The Russian Foreign Minister noted that on October 19, the participants of the Berlin-hosted Normandy Quartet summit had decided that a road map should be drawn up and approved by the four countries’ foreign ministers. "The leaders said that a ministerial meeting aimed at approving the document, should be held until the end of November but they also said that this meeting should produce meaningful results which means the parties need to agree on a road map," he noted.

"I doubt that it is possible to agree on all aspects until November 29, although we will do everything we can," Lavrov stressed. "There still is a possibility that it would be another pointless meeting. Nevertheless if our counterparts are ready to take the chance, we will go to Minsk on November 29."

The Russian top diplomat pointed out that the Normandy Quartet leaders had determined the guidelines for drawing up a road map for Donbass.
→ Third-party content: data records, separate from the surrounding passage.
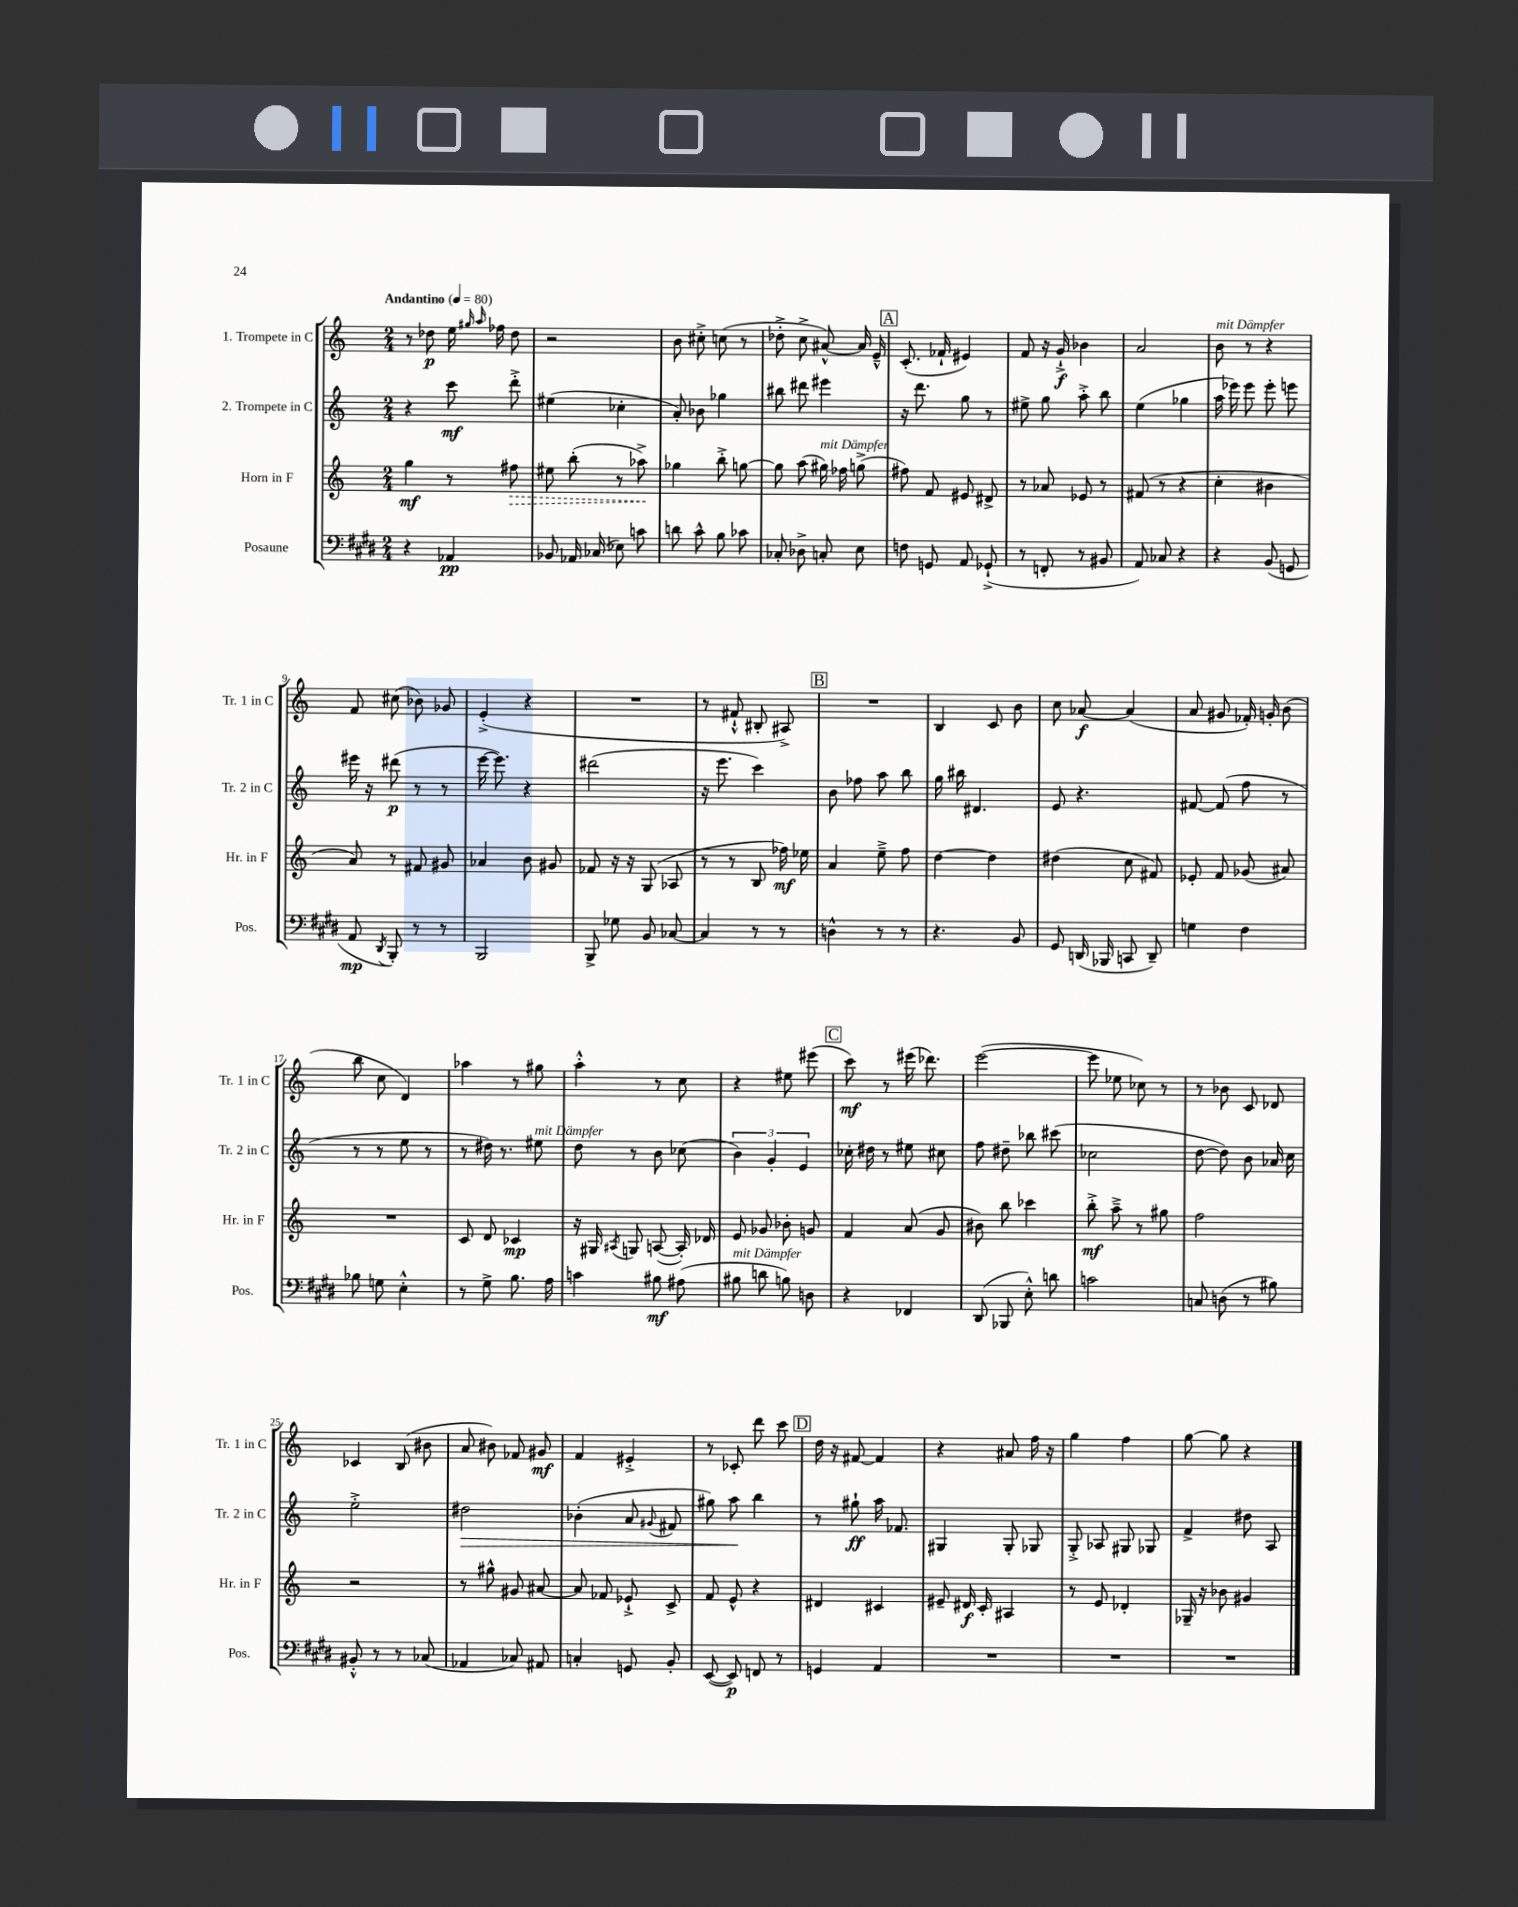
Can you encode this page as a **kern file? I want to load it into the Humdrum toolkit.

**kern	**kern	**kern	**kern
*staff4	*staff3	*staff2	*staff1
*clefF4	*clefG2	*clefG2	*clefG2
*k[f#c#g#d#]	*k[]	*k[]	*k[]
*M2/4	*M2/4	*M2/4	*M2/4
*MM80	*MM80	*MM80	*MM80
4r	4gg\	4r	8r
.	.	.	8dd-\
4AA-/	8r	8ccc\	16ee\
.	.	.	16qqgg#/
.	.	.	16qqaa/
.	.	.	16ff-\
.	8ff#\	8ddd'^\	8dd-\
=	=	=	=
8BB-/	8ee#\	(4ee#\	2r
16AA-/	(8bb'\	.	.
(16C-/	.	.	.
8E-\)	8r	4cc-'\	.
8c\	8aa-^\)	.	.
=	=	=	=
8d\	4gg-\	8a'/)	8b\
8c#^^\	.	8b-\	8cc#'^\
8B\	8bb'^\	4gg-\	(8cc\
8c-\	[8gg\	.	8r
=	=	=	=
8C-'/	8gg\]	8bb#\	8dd-'^\
8D-^\	(8aa\	8ddd#\	8cc^\
8C'/	16gg#\)	4eee#\	[8a#^^/)
.	16ff-\	.	.
8E\	(8gg^\	.	16a#/]
.	.	.	16e~^^/
=	=	=	=
8F\	8ff#\)	16r	(8.c'/
.	.	8.ddd\	.
8GG/	8f/	.	.
.	.	.	16f-`/
8AA/	8e#/	8gg\	4e#/)
(8GG-`^/	8d#^/	8r	.
=	=	=	=
8r	8r	8ee#^\	8f/
8FF'/	8a-/	8gg\	16r
.	.	.	16g`^/
8r	8e-/	8aa'^\	4b-\
8BB#/	8r	8bb\	.
=	=	=	=
8AA/)	(8f#/	(4ee\	2a/
8C-/	8r	.	.
4r	4r	4gg-\	.
=	=	=	=
4r	4cc'\	16aa\	8b\
.	.	16eee-\)	.
.	.	8eee-\	8r
(8BB/	4b#\	8eee-'\	4r
8GG/	.	8eee\	.
=	=	=	=
8AA/	8a/)	16eee#\	8f/
.	.	16r	.
8qDD#/	.	.	.
8BBB'/)	8r	(8ddd#\	(8cc#\
8r	8f#/	8r	8b-\)
8r	8g#/	8r	8g-/
=	=	=	=
2BBB/	4a-/	[16eee\	(4e'^/
.	.	8.eee\])	.
.	8b\	4r	4r
.	8g#/	.	.
=	=	=	=
8BBB^/	8f-/	(2ddd#\	2r
8G-\	16r	.	.
.	16r	.	.
8BB/	(8G/	.	.
[8C-/	8A-/	.	.
=	=	=	=
4C-/]	8r	16r	8r
.	.	8.eee\	.
.	8r	.	8f#`^^/
8r	8B/	4ccc\)	8B#'/
8r	16ff-\)	.	8A#^/)
.	16ee-\	.	.
=	=	=	=
4D^^\	4a/	8b\	2r
.	.	8ff-\	.
8r	8ee~^\	8aa\	.
8r	8ff\	8bb\	.
=	=	=	=
4.r	[4dd\	16gg\	4B/
.	.	16bb#\	.
.	.	4.d#/	.
.	4dd\]	.	8c/
8BB/	.	.	8b\
=	=	=	=
8GG#/	(4dd#\	8e/	8cc\
(16DD/	.	4.r	[8a-/
16BBB-/	.	.	.
8CC/	8cc\	.	(4a-/]
8DD~/)	8f#/)	.	.
=	=	=	=
4G\	8e-'/	[8f#/	8a/
.	8f/	(8f#/]	8g#/
4F#\	(8g-/	8ff\	16f-'/)
.	.	.	16g'/
.	8a#/)	8r	(8b\
=	=	=	=
8B-\	2r	8r	8bb\
8G\	.	8r	8cc\
4E'^^\	.	8ee\	4d/)
.	.	8r	.
=	=	=	=
8r	8c/	8r	4aa-\
8G#^\	8d/	16dd#\)	.
.	.	8.r	.
8.B\	4c-/	.	8r
.	.	8ee#\	8gg#\
16A\	.	.	.
=	=	=	=
4c\	16r	8dd\	4aa'^^\
.	16G#/	.	.
.	8qA#/	.	.
.	8G/	8r	.
8B#\	([8A/	8b\	8r
(8A#\	16A'/])	(8cc-\	8cc\
.	16d-/	.	.
=	=	=	=
8B#\	8e/	6b\)	4r
8d\	8g-/	.	.
.	.	6g'/	.
8B\)	8b-'\	.	8ee#\
.	.	6e/	.
8D\	8g/	.	(8eee#\
=	=	=	=
4r	4f/	16cc-'\	8ccc\)
.	.	16dd#\	.
.	.	8r	8r
4FF-/	(8a/	8ee#\	(16eee#\
.	.	.	8.ddd-\)
.	8g/	8cc#\	.
=	=	=	=
(8DD#/	8b#\)	8ff\	([2eee\
8BBB-/	8bb\	8dd#~\	.
8E'^^\)	4ccc-\	8bb-\	.
8d\	.	(8ccc#\	.
=	=	=	=
2c\	8bb'^\	2cc-\	8eee\]
.	8aa~^\	.	8ee-\
.	8r	.	8cc-\)
.	8gg#\	.	8r
=	=	=	=
8C/	2ff\	[8dd\	8r
(8D\	.	8dd\])	8b-\
8r	.	8b\	8c/
8B#\)	.	16a-/	8d-/
.	.	16cc\	.
=	=	=	=
8BB#'^^/	2r	2ee'^\	4c-/
8r	.	.	.
8r	.	.	(8B/
(8C-/	.	.	8b#\
=	=	=	=
4AA-/	8r	2dd#\	8a/
.	8gg#^^\	.	8b#\)
8C-/)	8g#/	.	8f-/
8AA#/	[8a#/	.	8g#/
=	=	=	=
4C'/	8a#/]	(4b-'\	4f/
.	8f-/	.	.
8GG/	8e-`^/	8a/	4e#'^/
.	.	8qqg#/	.
8BB'/	8c^/	8f#/	.
=	=	=	=
([8EE/	8f/	8gg#\)	8r
8EE/])	8e^^/	8aa\	8c-'/
8FF/	4r	4bb\	8ddd\
8r	.	.	8ccc\
=	=	=	=
4GG/	4d#/	8r	16dd\
.	.	.	16r
.	.	8gg#`\	[8f#/
4AA/	4c#/	16aa\	4f#/]
.	.	8.f-/	.
=	=	=	=
2r	8e#~/	4G#/	4r
.	16d#/	.	.
.	16c'/	.	.
.	4A#/	8G#'/	8a#/
.	.	8G-/	16ff\
.	.	.	16r
=	=	=	=
2r	8r	8G'^/	4gg\
.	8e/	8A-/	.
.	4d-'/	8G#/	4ff\
.	.	8G-/	.
=	=	=	=
2r	16G-~/	4f^/	[8gg\
.	16r	.	.
.	8b-\	.	8gg\]
.	4g#/	8dd#\	4r
.	.	8A/	.
==	==	==	==
*-	*-	*-	*-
The parties particularly need to agree on the ways to put into effect the law on the special status of Donbass, ensure that the parties to the conflict take simultaneous steps in the security sphere while the Ukrainian authorities implement political reforms in accordance with the Minsk agreements.

"Russia’s representatives have been sticking to these principles but attempts have been made to step back and advance unilateral approaches," Lavrov added.